━━ Records to use
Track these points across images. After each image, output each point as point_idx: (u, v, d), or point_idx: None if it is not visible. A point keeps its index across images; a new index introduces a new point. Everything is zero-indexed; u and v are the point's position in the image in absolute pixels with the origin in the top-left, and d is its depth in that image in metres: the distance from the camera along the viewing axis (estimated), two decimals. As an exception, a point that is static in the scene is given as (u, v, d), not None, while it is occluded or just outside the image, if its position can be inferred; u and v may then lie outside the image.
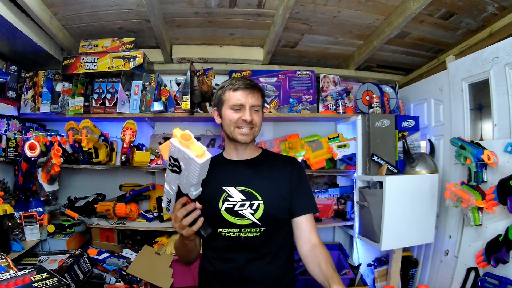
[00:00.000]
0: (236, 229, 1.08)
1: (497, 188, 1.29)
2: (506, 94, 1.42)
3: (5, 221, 1.49)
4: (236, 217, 1.09)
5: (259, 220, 1.08)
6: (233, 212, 1.09)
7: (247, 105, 1.12)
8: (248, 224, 1.08)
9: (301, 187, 1.16)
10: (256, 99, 1.14)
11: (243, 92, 1.13)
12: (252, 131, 1.14)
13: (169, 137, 2.16)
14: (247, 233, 1.08)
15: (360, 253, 2.10)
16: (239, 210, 1.08)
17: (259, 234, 1.08)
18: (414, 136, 1.91)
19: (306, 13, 1.69)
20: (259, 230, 1.08)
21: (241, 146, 1.18)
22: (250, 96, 1.13)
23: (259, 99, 1.16)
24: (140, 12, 1.66)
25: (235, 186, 1.12)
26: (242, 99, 1.12)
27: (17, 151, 1.89)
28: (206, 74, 2.01)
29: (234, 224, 1.08)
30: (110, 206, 1.94)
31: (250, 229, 1.08)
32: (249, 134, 1.14)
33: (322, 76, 2.25)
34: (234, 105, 1.13)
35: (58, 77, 2.01)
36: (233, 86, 1.14)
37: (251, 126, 1.14)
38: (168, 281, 1.72)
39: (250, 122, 1.12)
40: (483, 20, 1.66)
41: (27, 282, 1.06)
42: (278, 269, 1.10)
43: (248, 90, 1.13)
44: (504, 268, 1.30)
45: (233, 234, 1.08)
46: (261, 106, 1.18)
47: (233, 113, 1.13)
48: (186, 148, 0.75)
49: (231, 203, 1.09)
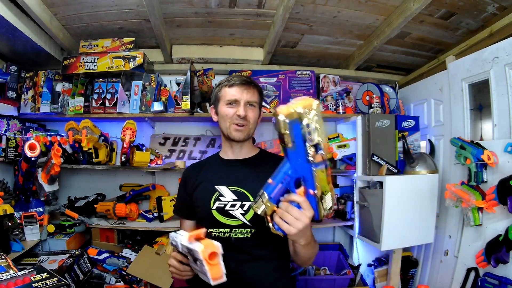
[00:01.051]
0: (227, 230, 1.07)
1: (497, 188, 1.29)
2: (506, 94, 1.42)
3: (5, 221, 1.49)
4: (227, 217, 1.07)
5: (249, 221, 1.06)
6: (224, 212, 1.08)
7: (242, 100, 1.12)
8: (239, 225, 1.07)
9: None
10: (251, 95, 1.14)
11: (238, 87, 1.13)
12: (246, 128, 1.13)
13: (168, 137, 2.18)
14: (237, 234, 1.07)
15: (360, 253, 2.10)
16: (229, 210, 1.07)
17: (250, 235, 1.06)
18: (414, 136, 1.91)
19: (306, 13, 1.69)
20: (250, 231, 1.06)
21: (236, 145, 1.18)
22: (246, 91, 1.13)
23: (255, 95, 1.16)
24: (140, 12, 1.66)
25: (228, 185, 1.11)
26: (237, 95, 1.12)
27: (17, 151, 1.89)
28: (206, 74, 2.01)
29: (224, 225, 1.07)
30: (110, 206, 1.93)
31: (240, 230, 1.07)
32: (243, 130, 1.13)
33: (322, 76, 2.25)
34: (229, 100, 1.13)
35: (58, 77, 2.02)
36: (229, 83, 1.15)
37: (245, 122, 1.13)
38: (168, 281, 1.72)
39: (244, 118, 1.12)
40: (483, 20, 1.66)
41: (27, 282, 1.06)
42: (272, 271, 1.08)
43: (243, 86, 1.13)
44: (504, 268, 1.31)
45: (223, 234, 1.07)
46: (258, 103, 1.17)
47: (229, 108, 1.13)
48: (207, 263, 0.80)
49: (222, 203, 1.08)
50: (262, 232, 1.05)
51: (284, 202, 0.84)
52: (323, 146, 0.78)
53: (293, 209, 0.81)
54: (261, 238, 1.06)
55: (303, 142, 0.77)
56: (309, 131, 0.76)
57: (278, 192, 0.85)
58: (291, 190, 0.84)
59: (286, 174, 0.83)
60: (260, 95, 1.20)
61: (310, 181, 0.81)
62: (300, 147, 0.78)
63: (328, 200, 0.83)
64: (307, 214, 0.81)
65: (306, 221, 0.80)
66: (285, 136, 0.78)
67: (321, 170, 0.79)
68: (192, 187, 1.18)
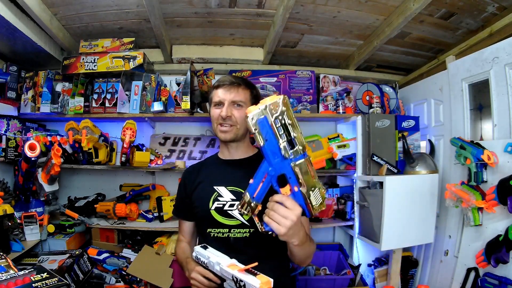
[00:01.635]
0: (225, 230, 1.08)
1: (497, 188, 1.29)
2: (506, 94, 1.42)
3: (5, 221, 1.48)
4: (226, 217, 1.08)
5: (248, 220, 1.06)
6: (222, 212, 1.08)
7: (226, 101, 1.12)
8: (237, 225, 1.07)
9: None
10: (235, 94, 1.12)
11: (224, 89, 1.13)
12: (232, 128, 1.13)
13: (168, 137, 2.17)
14: (236, 234, 1.07)
15: (360, 253, 2.10)
16: (228, 210, 1.08)
17: (248, 235, 1.07)
18: (414, 136, 1.91)
19: (306, 13, 1.69)
20: (248, 231, 1.07)
21: (231, 145, 1.18)
22: (229, 92, 1.12)
23: (240, 94, 1.14)
24: (140, 12, 1.66)
25: (226, 186, 1.11)
26: (222, 96, 1.13)
27: (17, 151, 1.89)
28: (206, 74, 2.01)
29: (223, 224, 1.08)
30: (110, 206, 1.93)
31: (239, 230, 1.07)
32: (229, 131, 1.13)
33: (322, 76, 2.25)
34: (215, 102, 1.14)
35: (58, 77, 2.01)
36: (217, 83, 1.16)
37: (231, 122, 1.12)
38: (168, 281, 1.72)
39: (228, 119, 1.11)
40: (483, 20, 1.66)
41: (27, 282, 1.05)
42: (271, 271, 1.05)
43: (228, 87, 1.13)
44: (504, 268, 1.30)
45: (222, 234, 1.08)
46: (245, 101, 1.14)
47: (215, 109, 1.14)
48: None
49: (221, 203, 1.09)
50: (261, 232, 1.06)
51: (271, 201, 0.84)
52: (298, 141, 0.78)
53: (279, 207, 0.82)
54: (260, 238, 1.06)
55: (275, 139, 0.77)
56: (278, 127, 0.76)
57: (261, 191, 0.85)
58: (275, 188, 0.85)
59: (266, 172, 0.83)
60: (251, 92, 1.17)
61: (292, 178, 0.81)
62: (273, 145, 0.78)
63: (316, 195, 0.82)
64: (294, 212, 0.81)
65: (293, 218, 0.81)
66: (256, 136, 0.78)
67: (300, 165, 0.79)
68: (191, 188, 1.19)
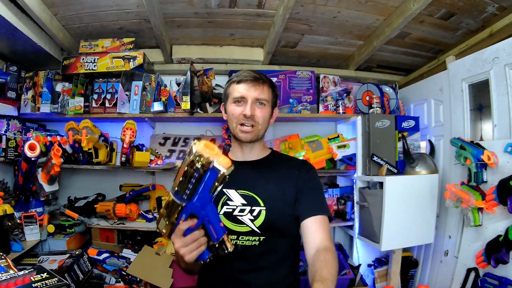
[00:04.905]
0: (234, 237, 0.98)
1: (497, 188, 1.29)
2: (506, 94, 1.42)
3: (5, 221, 1.48)
4: (235, 223, 1.00)
5: (259, 228, 0.98)
6: (231, 218, 1.00)
7: (249, 98, 1.03)
8: (247, 232, 0.99)
9: (309, 188, 1.05)
10: (260, 92, 1.04)
11: (246, 84, 1.04)
12: (254, 129, 1.05)
13: (168, 137, 2.17)
14: (244, 242, 0.99)
15: (360, 254, 2.10)
16: (238, 216, 1.00)
17: (258, 243, 0.99)
18: (414, 136, 1.91)
19: (306, 14, 1.69)
20: (258, 239, 0.99)
21: (246, 145, 1.10)
22: (254, 88, 1.03)
23: (266, 92, 1.06)
24: (140, 12, 1.66)
25: (236, 189, 1.03)
26: (244, 92, 1.04)
27: (17, 151, 1.89)
28: (206, 74, 2.01)
29: (232, 231, 0.99)
30: (110, 206, 1.93)
31: (248, 237, 0.99)
32: (251, 132, 1.05)
33: (322, 76, 2.25)
34: (235, 98, 1.05)
35: (58, 77, 2.01)
36: (238, 78, 1.06)
37: (253, 123, 1.04)
38: (168, 281, 1.72)
39: (251, 118, 1.03)
40: (483, 20, 1.66)
41: (27, 282, 1.05)
42: (280, 279, 1.01)
43: (252, 82, 1.04)
44: (504, 268, 1.30)
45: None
46: (268, 100, 1.07)
47: (236, 107, 1.05)
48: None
49: (231, 208, 1.01)
50: (272, 240, 1.00)
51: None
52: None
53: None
54: (270, 247, 1.00)
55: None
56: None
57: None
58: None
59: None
60: (272, 92, 1.10)
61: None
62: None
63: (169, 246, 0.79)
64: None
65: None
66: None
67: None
68: None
━━━━
• The problem: Using the records above, restate word for word the lines from the one with "22: (250, 96, 1.13)" through the one with "49: (231, 203, 1.09)", both included.

• Task output:
22: (250, 96, 1.13)
23: (259, 99, 1.16)
24: (140, 12, 1.66)
25: (235, 186, 1.12)
26: (242, 99, 1.12)
27: (17, 151, 1.89)
28: (206, 74, 2.01)
29: (234, 224, 1.08)
30: (110, 206, 1.94)
31: (250, 229, 1.08)
32: (249, 134, 1.14)
33: (322, 76, 2.25)
34: (234, 105, 1.13)
35: (58, 77, 2.01)
36: (233, 86, 1.14)
37: (251, 126, 1.14)
38: (168, 281, 1.72)
39: (250, 122, 1.12)
40: (483, 20, 1.66)
41: (27, 282, 1.06)
42: (278, 269, 1.10)
43: (248, 90, 1.13)
44: (504, 268, 1.30)
45: (233, 234, 1.08)
46: (261, 106, 1.18)
47: (233, 113, 1.13)
48: (186, 148, 0.75)
49: (231, 203, 1.09)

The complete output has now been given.